What’s her end game? Improved health of the environment.
Neuroscientist and former Secretary of State science adviser to speak at Life Sciences Week
By Eleanor C. Hasenbeck | Bond Life Sciences
A career in science doesn’t only mean working in a lab, and no one knows that better than Frances Colón.
Colón, a neuroscientist by training and policy maker by trade, will speak about how scientists can become more involved in policy without abandoning the laboratory bench.
During her Missouri Life Sciences Week lecture “My path to science citizenship,” Colón will talk about her transition from the lab to policy. She’ll speak 3:30 p.m. Monday, April 10, in Monsanto Auditorium.
“I think scientists need to realize that they have a broader set of skills than they give themselves credit for that can be applied to the service of the community and their country in many different ways,” said Colón. “I think we’re living in a time where our country needs scientists to get engaged at every level. That doesn’t mean they need to leave a career in academia to go into policy, but it could certainly mean involvement everywhere from the community level to the national level.”

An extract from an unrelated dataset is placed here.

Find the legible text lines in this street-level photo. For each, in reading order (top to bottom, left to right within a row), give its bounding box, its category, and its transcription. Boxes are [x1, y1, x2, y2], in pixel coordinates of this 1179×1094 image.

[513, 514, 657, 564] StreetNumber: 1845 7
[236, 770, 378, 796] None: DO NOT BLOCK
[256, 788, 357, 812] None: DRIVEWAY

After receiving a doctoral degree in neuroscience and studying how nerve cells mature at Brandeis University, Colón first got involved in making policy as an American Association for the Advancement of Sciences policy fellow. She then served as science and environment adviser for western hemisphere affairs for more than three years before she became deputy science and technology adviser to the Secretary of State, a position she served in until January.
As deputy science adviser, she led efforts to reengage Cuba in scientific collaboration after U.S. policy regarding Cuba shifted. She also coordinated climate change policy for the Energy and Climate Partnership of the Americas, and she worked to advance women and girls in science, technology, engineering and math. Today, she looks to use platforms outside of the government to accomplish the same missions.
Colón said of her career thus far, she is most proud of the work she’s done to educate women in opportunities in STEM careers.
“A lot of these countries started to realize that they can’t tackle a lot of the biggest challenges they’re confronting, from climate change to energy security, without having all of their best talent at the table. That required providing equal opportunity for women and men to achieve these positions,” Colón said. “We worked a lot on finding opportunities for girls to discover STEM careers and to help countries plan out what their STEM capacity building activities could be.”
These activities included things like the two-week camps for girls in South America and Africa, where they learned about coding and genetics with help from corporate partners.
Colón holds a doctorate from Brandeis University, and a bachelor’s degree in biology from the University of Puerto Rico. She was a delegate to the National Committee on U.S.-China Relations’ Young Leaders Forum, and a graduate of the National Hispana Leadership Institute. Last year, she was named one of the 20 most influential Latinos in technology by CNET en Español.
Colón will speak at 3:30 Monday, April 10 in Monsanto Auditorium as part of Missouri Life Sciences Week.